= Beginning of Section =
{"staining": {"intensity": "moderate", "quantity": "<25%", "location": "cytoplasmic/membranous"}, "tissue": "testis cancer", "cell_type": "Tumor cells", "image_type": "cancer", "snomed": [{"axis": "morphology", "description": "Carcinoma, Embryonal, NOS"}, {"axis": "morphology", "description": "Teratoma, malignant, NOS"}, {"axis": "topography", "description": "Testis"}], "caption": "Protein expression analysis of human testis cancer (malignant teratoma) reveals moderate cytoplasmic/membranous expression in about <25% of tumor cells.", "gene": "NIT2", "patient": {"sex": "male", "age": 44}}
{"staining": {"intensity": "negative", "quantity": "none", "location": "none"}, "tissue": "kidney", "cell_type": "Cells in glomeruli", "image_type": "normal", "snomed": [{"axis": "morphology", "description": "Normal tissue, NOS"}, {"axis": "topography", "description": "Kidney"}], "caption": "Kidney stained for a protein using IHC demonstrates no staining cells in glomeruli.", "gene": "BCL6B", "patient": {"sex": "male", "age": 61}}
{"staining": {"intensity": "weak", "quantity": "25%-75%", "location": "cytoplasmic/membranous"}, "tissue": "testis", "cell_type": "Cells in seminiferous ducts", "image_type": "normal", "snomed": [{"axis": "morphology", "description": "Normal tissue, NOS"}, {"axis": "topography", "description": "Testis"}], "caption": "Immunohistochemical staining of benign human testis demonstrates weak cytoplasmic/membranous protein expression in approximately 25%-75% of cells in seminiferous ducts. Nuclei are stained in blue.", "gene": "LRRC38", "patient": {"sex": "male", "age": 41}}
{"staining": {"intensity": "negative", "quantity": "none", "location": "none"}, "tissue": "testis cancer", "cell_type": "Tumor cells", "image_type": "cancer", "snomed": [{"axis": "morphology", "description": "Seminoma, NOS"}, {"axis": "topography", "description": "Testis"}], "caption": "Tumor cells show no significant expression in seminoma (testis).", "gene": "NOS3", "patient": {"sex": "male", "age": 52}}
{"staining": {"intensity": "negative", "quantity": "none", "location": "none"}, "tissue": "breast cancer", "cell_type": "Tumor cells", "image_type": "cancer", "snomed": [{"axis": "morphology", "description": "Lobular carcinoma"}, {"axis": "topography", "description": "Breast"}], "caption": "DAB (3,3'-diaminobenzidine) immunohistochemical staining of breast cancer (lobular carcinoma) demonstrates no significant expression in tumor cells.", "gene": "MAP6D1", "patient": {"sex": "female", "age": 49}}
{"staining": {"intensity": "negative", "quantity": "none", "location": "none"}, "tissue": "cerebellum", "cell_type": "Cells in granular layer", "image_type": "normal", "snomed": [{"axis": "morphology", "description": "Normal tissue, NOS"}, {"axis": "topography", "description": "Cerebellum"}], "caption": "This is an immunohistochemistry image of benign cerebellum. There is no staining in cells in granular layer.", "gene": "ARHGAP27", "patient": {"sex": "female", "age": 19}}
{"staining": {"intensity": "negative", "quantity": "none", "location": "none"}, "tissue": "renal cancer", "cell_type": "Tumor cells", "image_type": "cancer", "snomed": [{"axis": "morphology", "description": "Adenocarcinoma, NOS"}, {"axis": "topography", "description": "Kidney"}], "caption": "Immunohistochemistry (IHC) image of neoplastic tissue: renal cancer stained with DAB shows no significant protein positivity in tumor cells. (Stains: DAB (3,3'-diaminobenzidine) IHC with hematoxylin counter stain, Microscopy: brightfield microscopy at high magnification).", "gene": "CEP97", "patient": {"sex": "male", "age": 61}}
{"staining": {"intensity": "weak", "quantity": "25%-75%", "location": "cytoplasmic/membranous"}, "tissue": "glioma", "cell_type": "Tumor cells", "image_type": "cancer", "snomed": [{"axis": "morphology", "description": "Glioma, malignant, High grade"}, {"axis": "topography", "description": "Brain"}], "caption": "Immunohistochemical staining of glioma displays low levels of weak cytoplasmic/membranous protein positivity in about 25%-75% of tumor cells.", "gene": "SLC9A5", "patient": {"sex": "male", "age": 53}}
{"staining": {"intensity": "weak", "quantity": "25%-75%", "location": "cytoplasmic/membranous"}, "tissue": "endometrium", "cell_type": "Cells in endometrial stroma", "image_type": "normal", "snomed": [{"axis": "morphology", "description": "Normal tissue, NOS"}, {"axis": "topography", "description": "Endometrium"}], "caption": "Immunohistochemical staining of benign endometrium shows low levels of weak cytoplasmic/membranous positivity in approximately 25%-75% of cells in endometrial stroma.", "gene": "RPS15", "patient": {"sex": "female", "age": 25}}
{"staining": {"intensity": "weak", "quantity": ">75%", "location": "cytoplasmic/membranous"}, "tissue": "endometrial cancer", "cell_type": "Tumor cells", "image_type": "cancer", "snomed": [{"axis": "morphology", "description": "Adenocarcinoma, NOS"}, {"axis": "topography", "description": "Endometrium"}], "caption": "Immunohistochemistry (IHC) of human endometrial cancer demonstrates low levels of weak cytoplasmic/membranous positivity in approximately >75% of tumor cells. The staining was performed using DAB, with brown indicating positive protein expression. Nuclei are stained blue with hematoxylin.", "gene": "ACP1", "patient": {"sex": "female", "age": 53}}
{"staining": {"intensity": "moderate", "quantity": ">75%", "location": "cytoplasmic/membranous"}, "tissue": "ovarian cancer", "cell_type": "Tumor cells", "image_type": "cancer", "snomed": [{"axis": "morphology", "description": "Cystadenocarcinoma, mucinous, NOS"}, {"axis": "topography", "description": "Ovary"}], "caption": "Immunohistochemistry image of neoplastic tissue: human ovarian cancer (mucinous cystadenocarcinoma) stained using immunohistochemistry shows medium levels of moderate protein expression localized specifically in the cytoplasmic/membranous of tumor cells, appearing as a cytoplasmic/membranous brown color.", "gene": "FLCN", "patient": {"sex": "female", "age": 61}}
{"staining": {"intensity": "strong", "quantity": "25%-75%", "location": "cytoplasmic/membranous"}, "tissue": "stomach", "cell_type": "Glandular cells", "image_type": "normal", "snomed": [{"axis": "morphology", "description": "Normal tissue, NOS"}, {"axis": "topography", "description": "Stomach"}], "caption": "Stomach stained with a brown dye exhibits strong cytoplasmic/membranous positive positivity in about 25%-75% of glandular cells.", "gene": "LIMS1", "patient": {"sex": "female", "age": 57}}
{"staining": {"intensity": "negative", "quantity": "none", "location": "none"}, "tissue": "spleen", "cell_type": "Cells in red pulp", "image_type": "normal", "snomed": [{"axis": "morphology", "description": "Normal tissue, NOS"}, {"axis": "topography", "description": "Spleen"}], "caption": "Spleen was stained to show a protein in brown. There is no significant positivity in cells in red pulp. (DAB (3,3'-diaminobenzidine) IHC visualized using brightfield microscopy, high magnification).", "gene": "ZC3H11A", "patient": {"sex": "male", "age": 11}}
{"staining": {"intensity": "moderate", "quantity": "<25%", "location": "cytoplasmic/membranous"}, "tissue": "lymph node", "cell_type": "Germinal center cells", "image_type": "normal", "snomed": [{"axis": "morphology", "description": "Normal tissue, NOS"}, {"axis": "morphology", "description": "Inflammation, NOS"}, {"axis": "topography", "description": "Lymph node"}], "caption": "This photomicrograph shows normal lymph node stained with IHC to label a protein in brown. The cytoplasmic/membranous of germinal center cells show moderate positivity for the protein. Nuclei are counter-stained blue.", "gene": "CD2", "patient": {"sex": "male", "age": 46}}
= End of Section =
WHAT YOU ARE ASKED TO DO: Retype the material. Keep it exact.

EXERCISE RESULT:
{"staining": {"intensity": "moderate", "quantity": "<25%", "location": "cytoplasmic/membranous"}, "tissue": "testis cancer", "cell_type": "Tumor cells", "image_type": "cancer", "snomed": [{"axis": "morphology", "description": "Carcinoma, Embryonal, NOS"}, {"axis": "morphology", "description": "Teratoma, malignant, NOS"}, {"axis": "topography", "description": "Testis"}], "caption": "Protein expression analysis of human testis cancer (malignant teratoma) reveals moderate cytoplasmic/membranous expression in about <25% of tumor cells.", "gene": "NIT2", "patient": {"sex": "male", "age": 44}}
{"staining": {"intensity": "negative", "quantity": "none", "location": "none"}, "tissue": "kidney", "cell_type": "Cells in glomeruli", "image_type": "normal", "snomed": [{"axis": "morphology", "description": "Normal tissue, NOS"}, {"axis": "topography", "description": "Kidney"}], "caption": "Kidney stained for a protein using IHC demonstrates no staining cells in glomeruli.", "gene": "BCL6B", "patient": {"sex": "male", "age": 61}}
{"staining": {"intensity": "weak", "quantity": "25%-75%", "location": "cytoplasmic/membranous"}, "tissue": "testis", "cell_type": "Cells in seminiferous ducts", "image_type": "normal", "snomed": [{"axis": "morphology", "description": "Normal tissue, NOS"}, {"axis": "topography", "description": "Testis"}], "caption": "Immunohistochemical staining of benign human testis demonstrates weak cytoplasmic/membranous protein expression in approximately 25%-75% of cells in seminiferous ducts. Nuclei are stained in blue.", "gene": "LRRC38", "patient": {"sex": "male", "age": 41}}
{"staining": {"intensity": "negative", "quantity": "none", "location": "none"}, "tissue": "testis cancer", "cell_type": "Tumor cells", "image_type": "cancer", "snomed": [{"axis": "morphology", "description": "Seminoma, NOS"}, {"axis": "topography", "description": "Testis"}], "caption": "Tumor cells show no significant expression in seminoma (testis).", "gene": "NOS3", "patient": {"sex": "male", "age": 52}}
{"staining": {"intensity": "negative", "quantity": "none", "location": "none"}, "tissue": "breast cancer", "cell_type": "Tumor cells", "image_type": "cancer", "snomed": [{"axis": "morphology", "description": "Lobular carcinoma"}, {"axis": "topography", "description": "Breast"}], "caption": "DAB (3,3'-diaminobenzidine) immunohistochemical staining of breast cancer (lobular carcinoma) demonstrates no significant expression in tumor cells.", "gene": "MAP6D1", "patient": {"sex": "female", "age": 49}}
{"staining": {"intensity": "negative", "quantity": "none", "location": "none"}, "tissue": "cerebellum", "cell_type": "Cells in granular layer", "image_type": "normal", "snomed": [{"axis": "morphology", "description": "Normal tissue, NOS"}, {"axis": "topography", "description": "Cerebellum"}], "caption": "This is an immunohistochemistry image of benign cerebellum. There is no staining in cells in granular layer.", "gene": "ARHGAP27", "patient": {"sex": "female", "age": 19}}
{"staining": {"intensity": "negative", "quantity": "none", "location": "none"}, "tissue": "renal cancer", "cell_type": "Tumor cells", "image_type": "cancer", "snomed": [{"axis": "morphology", "description": "Adenocarcinoma, NOS"}, {"axis": "topography", "description": "Kidney"}], "caption": "Immunohistochemistry (IHC) image of neoplastic tissue: renal cancer stained with DAB shows no significant protein positivity in tumor cells. (Stains: DAB (3,3'-diaminobenzidine) IHC with hematoxylin counter stain, Microscopy: brightfield microscopy at high magnification).", "gene": "CEP97", "patient": {"sex": "male", "age": 61}}
{"staining": {"intensity": "weak", "quantity": "25%-75%", "location": "cytoplasmic/membranous"}, "tissue": "glioma", "cell_type": "Tumor cells", "image_type": "cancer", "snomed": [{"axis": "morphology", "description": "Glioma, malignant, High grade"}, {"axis": "topography", "description": "Brain"}], "caption": "Immunohistochemical staining of glioma displays low levels of weak cytoplasmic/membranous protein positivity in about 25%-75% of tumor cells.", "gene": "SLC9A5", "patient": {"sex": "male", "age": 53}}
{"staining": {"intensity": "weak", "quantity": "25%-75%", "location": "cytoplasmic/membranous"}, "tissue": "endometrium", "cell_type": "Cells in endometrial stroma", "image_type": "normal", "snomed": [{"axis": "morphology", "description": "Normal tissue, NOS"}, {"axis": "topography", "description": "Endometrium"}], "caption": "Immunohistochemical staining of benign endometrium shows low levels of weak cytoplasmic/membranous positivity in approximately 25%-75% of cells in endometrial stroma.", "gene": "RPS15", "patient": {"sex": "female", "age": 25}}
{"staining": {"intensity": "weak", "quantity": ">75%", "location": "cytoplasmic/membranous"}, "tissue": "endometrial cancer", "cell_type": "Tumor cells", "image_type": "cancer", "snomed": [{"axis": "morphology", "description": "Adenocarcinoma, NOS"}, {"axis": "topography", "description": "Endometrium"}], "caption": "Immunohistochemistry (IHC) of human endometrial cancer demonstrates low levels of weak cytoplasmic/membranous positivity in approximately >75% of tumor cells. The staining was performed using DAB, with brown indicating positive protein expression. Nuclei are stained blue with hematoxylin.", "gene": "ACP1", "patient": {"sex": "female", "age": 53}}
{"staining": {"intensity": "moderate", "quantity": ">75%", "location": "cytoplasmic/membranous"}, "tissue": "ovarian cancer", "cell_type": "Tumor cells", "image_type": "cancer", "snomed": [{"axis": "morphology", "description": "Cystadenocarcinoma, mucinous, NOS"}, {"axis": "topography", "description": "Ovary"}], "caption": "Immunohistochemistry image of neoplastic tissue: human ovarian cancer (mucinous cystadenocarcinoma) stained using immunohistochemistry shows medium levels of moderate protein expression localized specifically in the cytoplasmic/membranous of tumor cells, appearing as a cytoplasmic/membranous brown color.", "gene": "FLCN", "patient": {"sex": "female", "age": 61}}
{"staining": {"intensity": "strong", "quantity": "25%-75%", "location": "cytoplasmic/membranous"}, "tissue": "stomach", "cell_type": "Glandular cells", "image_type": "normal", "snomed": [{"axis": "morphology", "description": "Normal tissue, NOS"}, {"axis": "topography", "description": "Stomach"}], "caption": "Stomach stained with a brown dye exhibits strong cytoplasmic/membranous positive positivity in about 25%-75% of glandular cells.", "gene": "LIMS1", "patient": {"sex": "female", "age": 57}}
{"staining": {"intensity": "negative", "quantity": "none", "location": "none"}, "tissue": "spleen", "cell_type": "Cells in red pulp", "image_type": "normal", "snomed": [{"axis": "morphology", "description": "Normal tissue, NOS"}, {"axis": "topography", "description": "Spleen"}], "caption": "Spleen was stained to show a protein in brown. There is no significant positivity in cells in red pulp. (DAB (3,3'-diaminobenzidine) IHC visualized using brightfield microscopy, high magnification).", "gene": "ZC3H11A", "patient": {"sex": "male", "age": 11}}
{"staining": {"intensity": "moderate", "quantity": "<25%", "location": "cytoplasmic/membranous"}, "tissue": "lymph node", "cell_type": "Germinal center cells", "image_type": "normal", "snomed": [{"axis": "morphology", "description": "Normal tissue, NOS"}, {"axis": "morphology", "description": "Inflammation, NOS"}, {"axis": "topography", "description": "Lymph node"}], "caption": "This photomicrograph shows normal lymph node stained with IHC to label a protein in brown. The cytoplasmic/membranous of germinal center cells show moderate positivity for the protein. Nuclei are counter-stained blue.", "gene": "CD2", "patient": {"sex": "male", "age": 46}}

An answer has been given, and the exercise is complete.